NVIDIA GPU Driver Use-After-Free Allows Privilege Escalation in Multi-Tenant ML Clusters
Overview
A high-severity use-after-free vulnerability was identified in the NVIDIA GPU driver's kernel mode layer. The flaw can be triggered by a user-mode client sending a specially crafted sequence of inputs to the driver, leading to a race condition where a memory object is freed but a pointer to it is retained and later used. An attacker with local, low-privilege access can exploit this to write to arbitrary kernel memory. In the context of AI/ML infrastructure, this vulnerability is particularly dangerous in multi-tenant environments like Kubernetes clusters using GPU sharing or MIG (Multi-Instance GPU). A malicious user or a compromised container with access to a GPU slice could exploit this vulnerability to achieve privilege escalation on the host node.
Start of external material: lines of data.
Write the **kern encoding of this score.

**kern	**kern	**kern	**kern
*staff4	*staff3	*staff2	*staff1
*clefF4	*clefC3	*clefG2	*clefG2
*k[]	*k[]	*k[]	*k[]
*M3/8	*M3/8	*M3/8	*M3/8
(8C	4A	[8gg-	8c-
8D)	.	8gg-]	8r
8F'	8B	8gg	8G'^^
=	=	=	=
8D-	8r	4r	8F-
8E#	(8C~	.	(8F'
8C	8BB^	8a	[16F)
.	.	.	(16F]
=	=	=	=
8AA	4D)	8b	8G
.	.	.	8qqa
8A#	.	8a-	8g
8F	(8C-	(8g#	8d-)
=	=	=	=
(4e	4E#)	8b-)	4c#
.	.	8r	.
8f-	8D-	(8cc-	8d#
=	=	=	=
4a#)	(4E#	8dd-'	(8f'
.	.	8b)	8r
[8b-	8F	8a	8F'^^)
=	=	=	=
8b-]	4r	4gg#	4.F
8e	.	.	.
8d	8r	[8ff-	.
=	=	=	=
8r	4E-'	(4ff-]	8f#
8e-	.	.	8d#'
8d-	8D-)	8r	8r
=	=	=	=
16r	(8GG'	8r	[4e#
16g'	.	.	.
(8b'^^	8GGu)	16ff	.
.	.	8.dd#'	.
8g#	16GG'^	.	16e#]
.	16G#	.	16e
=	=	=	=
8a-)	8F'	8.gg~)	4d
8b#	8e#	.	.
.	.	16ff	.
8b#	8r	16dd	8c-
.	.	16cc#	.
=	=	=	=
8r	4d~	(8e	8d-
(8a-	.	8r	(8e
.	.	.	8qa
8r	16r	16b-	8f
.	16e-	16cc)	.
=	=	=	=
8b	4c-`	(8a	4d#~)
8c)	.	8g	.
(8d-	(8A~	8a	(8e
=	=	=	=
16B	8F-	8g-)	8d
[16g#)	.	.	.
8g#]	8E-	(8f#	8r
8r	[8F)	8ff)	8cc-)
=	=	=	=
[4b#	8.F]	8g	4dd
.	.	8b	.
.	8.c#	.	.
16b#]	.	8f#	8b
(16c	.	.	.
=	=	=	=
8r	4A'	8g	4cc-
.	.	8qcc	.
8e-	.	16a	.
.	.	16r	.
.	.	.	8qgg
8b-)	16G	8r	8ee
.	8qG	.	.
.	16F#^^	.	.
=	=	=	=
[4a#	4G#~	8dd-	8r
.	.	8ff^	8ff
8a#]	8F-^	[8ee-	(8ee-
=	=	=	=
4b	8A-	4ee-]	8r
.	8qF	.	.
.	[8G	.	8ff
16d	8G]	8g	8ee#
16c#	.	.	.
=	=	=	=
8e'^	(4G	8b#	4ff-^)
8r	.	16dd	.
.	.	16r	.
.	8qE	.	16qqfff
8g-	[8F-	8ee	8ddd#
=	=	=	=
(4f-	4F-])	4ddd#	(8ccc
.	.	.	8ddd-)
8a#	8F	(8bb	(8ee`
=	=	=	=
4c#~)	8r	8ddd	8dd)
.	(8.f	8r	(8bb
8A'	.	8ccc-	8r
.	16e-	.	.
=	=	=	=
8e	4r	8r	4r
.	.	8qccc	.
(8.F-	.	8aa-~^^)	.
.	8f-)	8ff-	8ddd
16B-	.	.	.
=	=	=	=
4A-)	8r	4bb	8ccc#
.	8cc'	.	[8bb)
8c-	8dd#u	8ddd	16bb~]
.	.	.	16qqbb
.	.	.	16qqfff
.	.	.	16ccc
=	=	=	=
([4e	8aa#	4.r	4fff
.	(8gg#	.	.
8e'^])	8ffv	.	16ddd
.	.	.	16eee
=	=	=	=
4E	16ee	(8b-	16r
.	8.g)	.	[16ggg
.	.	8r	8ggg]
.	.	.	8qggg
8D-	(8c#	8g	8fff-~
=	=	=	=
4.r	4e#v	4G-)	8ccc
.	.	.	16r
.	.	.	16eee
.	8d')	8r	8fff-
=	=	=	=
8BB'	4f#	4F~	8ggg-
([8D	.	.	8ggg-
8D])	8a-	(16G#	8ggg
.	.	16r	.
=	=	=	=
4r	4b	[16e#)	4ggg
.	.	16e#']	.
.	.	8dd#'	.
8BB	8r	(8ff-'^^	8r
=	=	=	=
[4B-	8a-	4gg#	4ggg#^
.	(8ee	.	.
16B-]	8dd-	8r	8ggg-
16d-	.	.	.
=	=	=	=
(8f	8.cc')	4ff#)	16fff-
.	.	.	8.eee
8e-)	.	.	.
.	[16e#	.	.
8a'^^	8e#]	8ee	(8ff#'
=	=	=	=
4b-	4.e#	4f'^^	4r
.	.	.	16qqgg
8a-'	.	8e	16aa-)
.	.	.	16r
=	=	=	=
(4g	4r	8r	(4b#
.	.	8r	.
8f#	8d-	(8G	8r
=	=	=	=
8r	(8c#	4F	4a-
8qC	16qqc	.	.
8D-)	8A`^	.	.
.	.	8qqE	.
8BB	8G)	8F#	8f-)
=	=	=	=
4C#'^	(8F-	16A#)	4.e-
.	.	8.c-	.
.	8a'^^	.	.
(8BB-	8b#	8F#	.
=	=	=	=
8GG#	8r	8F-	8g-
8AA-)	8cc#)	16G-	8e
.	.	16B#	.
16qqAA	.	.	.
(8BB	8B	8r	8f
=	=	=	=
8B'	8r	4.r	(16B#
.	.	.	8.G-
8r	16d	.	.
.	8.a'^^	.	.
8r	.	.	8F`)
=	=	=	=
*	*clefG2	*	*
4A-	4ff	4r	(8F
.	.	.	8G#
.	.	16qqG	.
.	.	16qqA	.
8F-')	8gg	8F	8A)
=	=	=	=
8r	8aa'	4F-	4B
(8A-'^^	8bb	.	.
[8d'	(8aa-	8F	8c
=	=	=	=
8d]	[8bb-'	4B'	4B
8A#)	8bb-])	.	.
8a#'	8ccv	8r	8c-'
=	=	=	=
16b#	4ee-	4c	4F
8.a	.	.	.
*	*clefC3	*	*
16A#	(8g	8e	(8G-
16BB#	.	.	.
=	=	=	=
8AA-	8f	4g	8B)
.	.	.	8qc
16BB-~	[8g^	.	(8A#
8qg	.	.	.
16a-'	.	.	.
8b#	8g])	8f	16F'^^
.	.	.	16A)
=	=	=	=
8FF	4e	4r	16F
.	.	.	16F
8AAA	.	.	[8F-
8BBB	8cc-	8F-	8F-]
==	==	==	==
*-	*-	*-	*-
A successful exploit could allow an attacker to break out of their container, gain root access on the host, and subsequently access or disrupt all other ML workloads running on that node, including sensitive data and models from other tenants. The impact ranges from a denial of service (crashing the host node) to complete system compromise and loss of workload isolation. This vulnerability underscores the importance of securing the lowest levels of the AI infrastructure stack, as flaws in hardware drivers can undermine all higher-level security controls.
Affected Systems
Testing Guide
1. Check the currently installed NVIDIA driver version on your Linux host using the `nvidia-smi` command. 2. Compare the reported driver version with the patched versions listed in the NVIDIA Security Bulletin for CVE-2024-0073. 3. If your version is lower than the patched version (e.g., less than 550.54.14 for the 550.x series), the system is vulnerable and should be updated immediately.
Mitigation Steps
1. **Update NVIDIA Drivers**: Immediately update all GPU drivers on host machines to the patched versions specified in the NVIDIA security bulletin. 2. **Restrict GPU Access**: In multi-tenant environments, use security mechanisms like AppArmor or SELinux profiles to restrict the system calls that containers can make to the GPU driver. 3. **Use Sandboxed Runtimes**: Employ sandboxed container runtimes like gVisor or Kata Containers for running untrusted workloads, adding an extra layer of kernel isolation. 4. **Monitor for Anomalies**: Implement monitoring on host nodes to detect anomalous driver interactions or kernel-level crashes, which could indicate an exploitation attempt.
Patch Details
Patched in NVIDIA driver versions 550.54.14, 545.29.06, 535.154.05 and newer.